No direct drug-drug interaction has been formally documented between NORPACE CR and DEXTROMETHORPHAN HYDROBROMIDE AND QUINIDINE SULFATE in current clinical databases. However, individual patient risk factors including other medications, organ function, and comorbidities should always be evaluated by a qualified healthcare provider.
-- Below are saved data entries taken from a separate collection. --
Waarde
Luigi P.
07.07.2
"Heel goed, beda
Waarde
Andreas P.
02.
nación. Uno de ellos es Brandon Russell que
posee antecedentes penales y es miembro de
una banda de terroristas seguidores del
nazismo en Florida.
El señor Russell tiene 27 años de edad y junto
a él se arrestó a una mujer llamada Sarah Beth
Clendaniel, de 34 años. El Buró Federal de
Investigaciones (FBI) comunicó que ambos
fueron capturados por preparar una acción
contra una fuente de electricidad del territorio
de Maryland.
The maternal-fetal safety profiles differ. NORPACE CR is classified as Category C. FDA Pregnancy Category C. First trimester: Evidence of teratogenicity in animal studies (increased fetal resorption and skeletal abnormalities) but no adequate human studies. Secon. DEXTROMETHORPHAN HYDROBROMIDE AND QUINIDINE SULFATE is classified as Category A/B. First trimester: Limited human data; animal studies show quinidine sulfate associated with increased risk of fetal malformations at high doses. Second/third trimester: Dextromethor. Always consult a maternal-fetal medicine specialist before taking either drug during pregnancy or lactation.